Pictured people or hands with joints
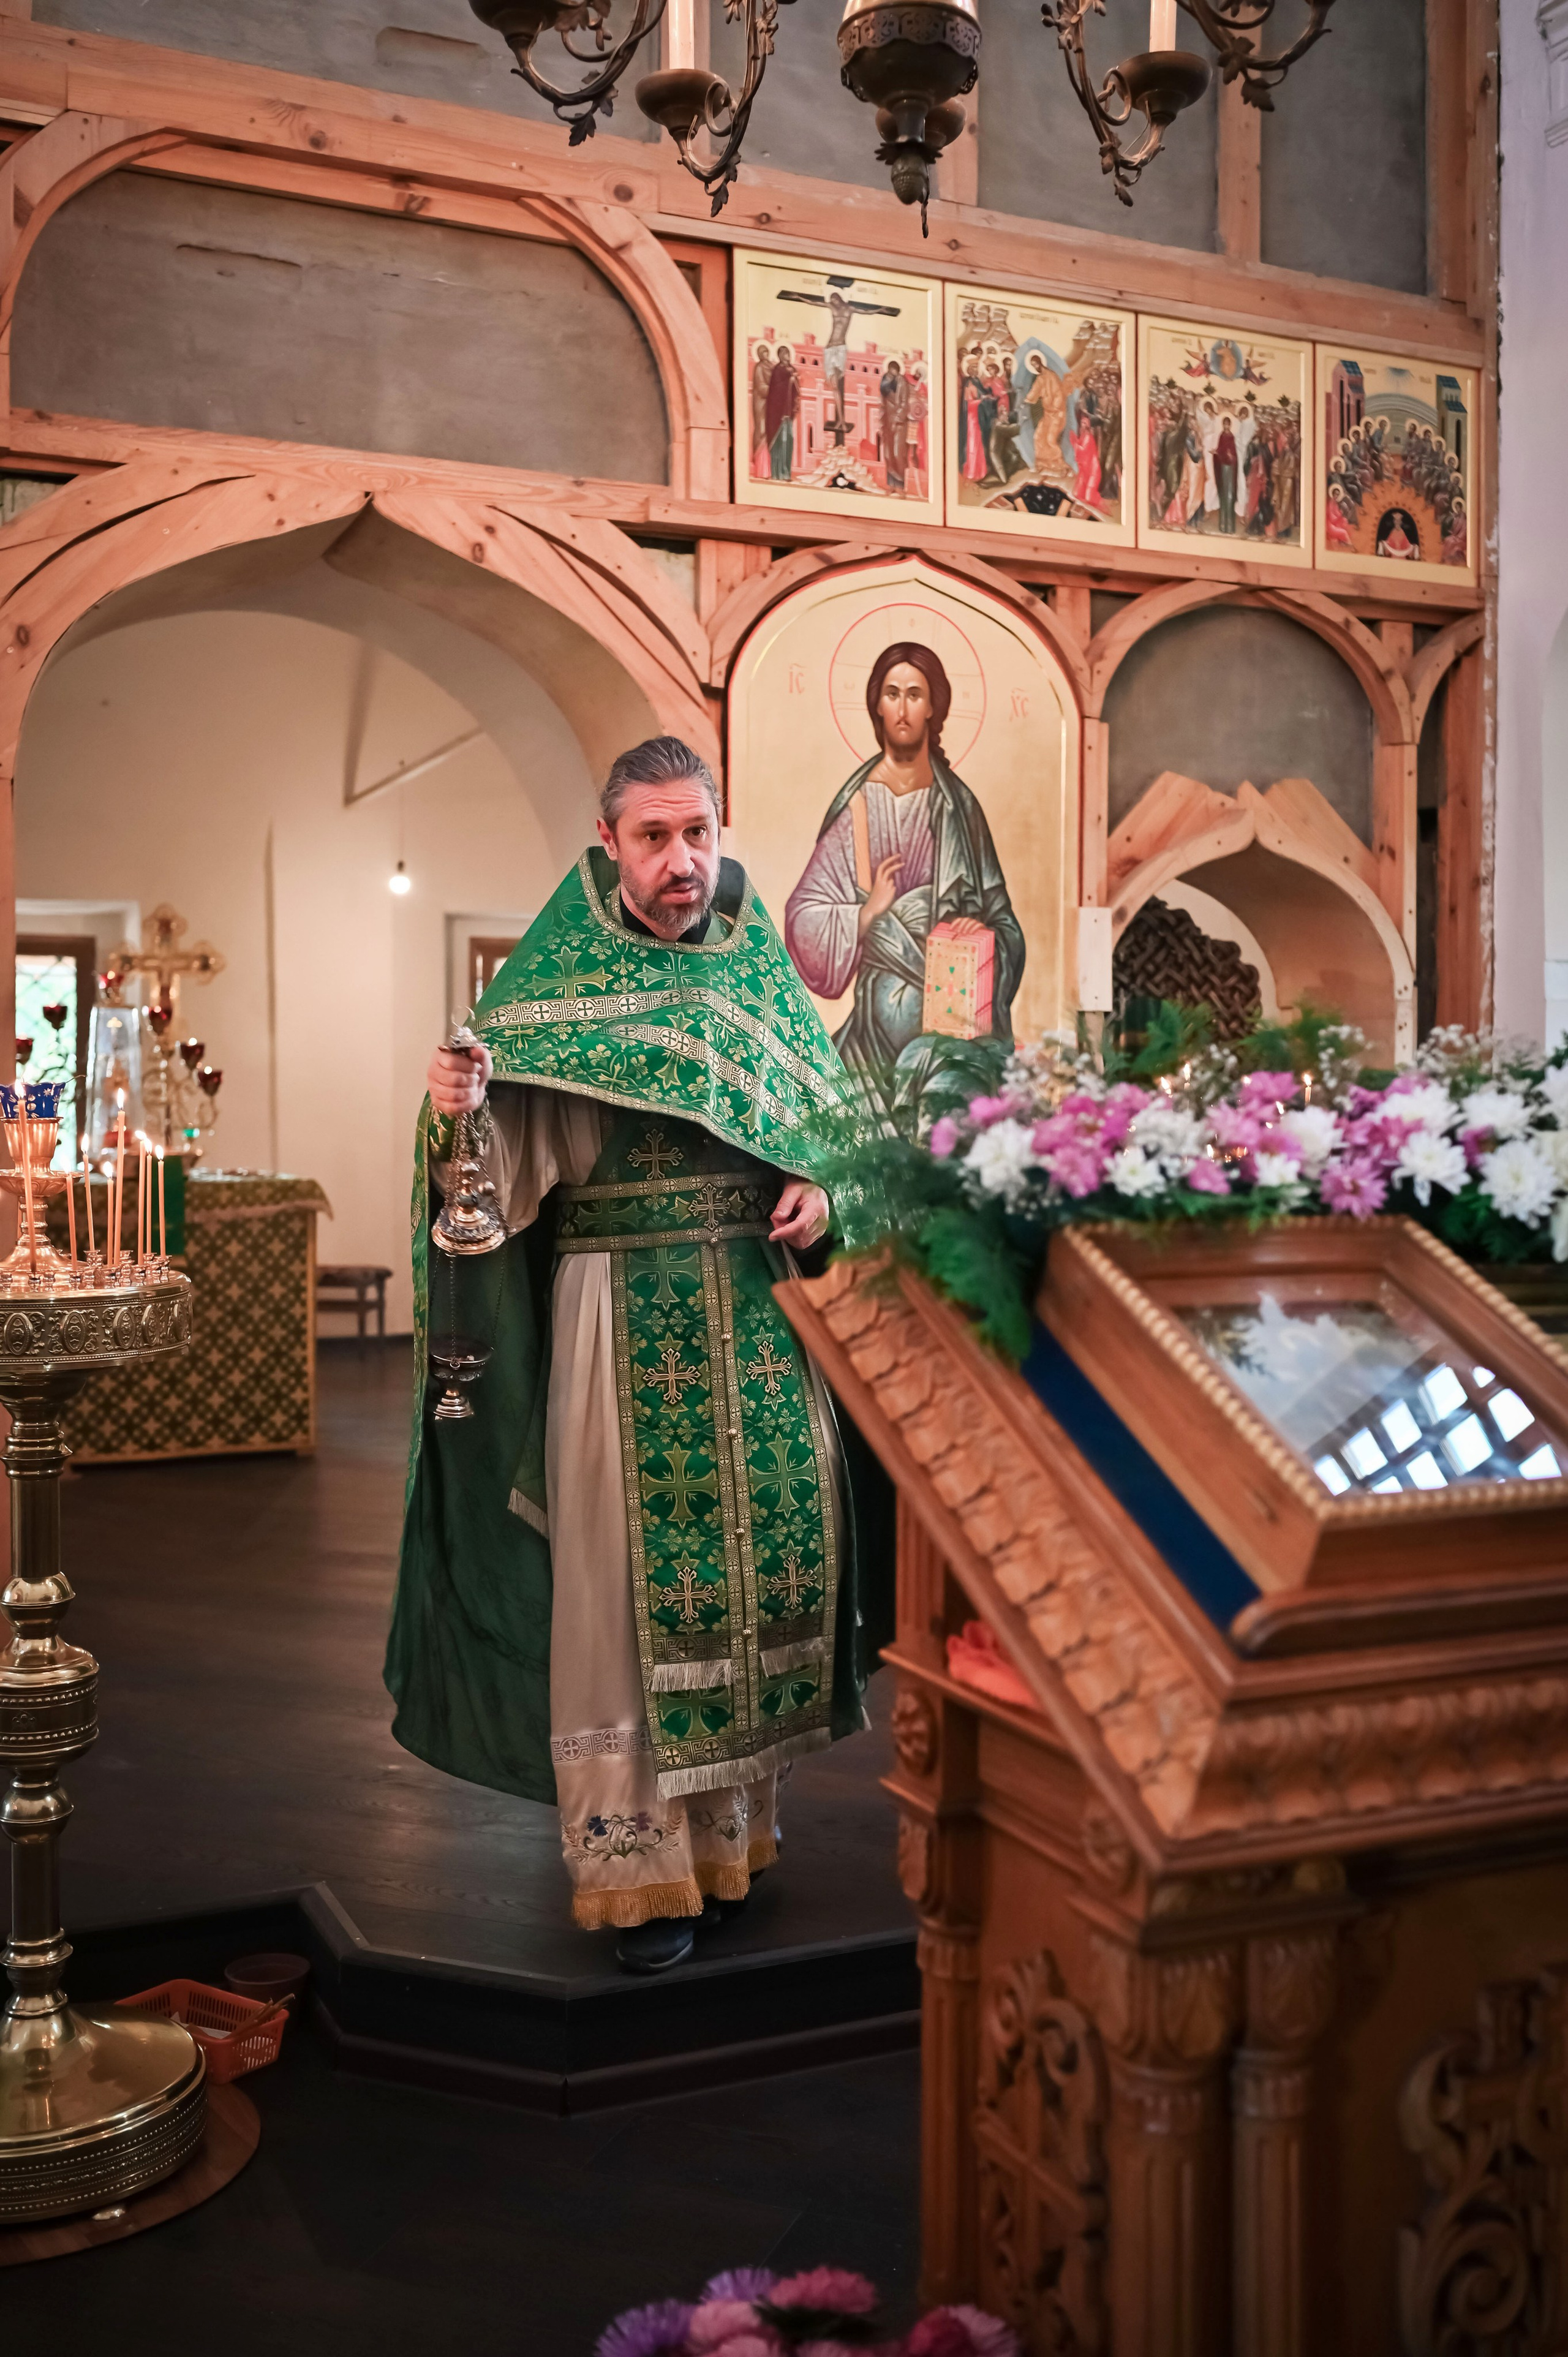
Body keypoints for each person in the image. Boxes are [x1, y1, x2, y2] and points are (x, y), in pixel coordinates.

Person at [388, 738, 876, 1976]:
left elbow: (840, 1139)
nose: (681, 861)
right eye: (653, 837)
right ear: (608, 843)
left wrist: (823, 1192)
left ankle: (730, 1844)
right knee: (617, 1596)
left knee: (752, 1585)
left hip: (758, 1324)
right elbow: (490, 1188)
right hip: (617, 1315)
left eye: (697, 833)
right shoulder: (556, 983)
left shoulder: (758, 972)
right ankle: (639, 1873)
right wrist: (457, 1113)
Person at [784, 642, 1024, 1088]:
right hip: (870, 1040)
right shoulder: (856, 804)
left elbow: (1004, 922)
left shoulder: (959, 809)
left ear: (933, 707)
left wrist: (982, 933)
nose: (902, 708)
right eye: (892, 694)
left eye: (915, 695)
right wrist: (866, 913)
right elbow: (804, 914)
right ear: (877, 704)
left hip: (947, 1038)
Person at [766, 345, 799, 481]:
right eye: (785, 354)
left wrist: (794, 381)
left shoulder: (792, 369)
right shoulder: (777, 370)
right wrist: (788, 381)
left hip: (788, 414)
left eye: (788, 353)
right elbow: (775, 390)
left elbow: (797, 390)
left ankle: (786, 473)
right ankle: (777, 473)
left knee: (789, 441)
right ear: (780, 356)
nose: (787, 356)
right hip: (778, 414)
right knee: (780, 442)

## Exercise description
Within the entries above, how many lines contain the word "knee"? State the number only.

## Response to this exercise
4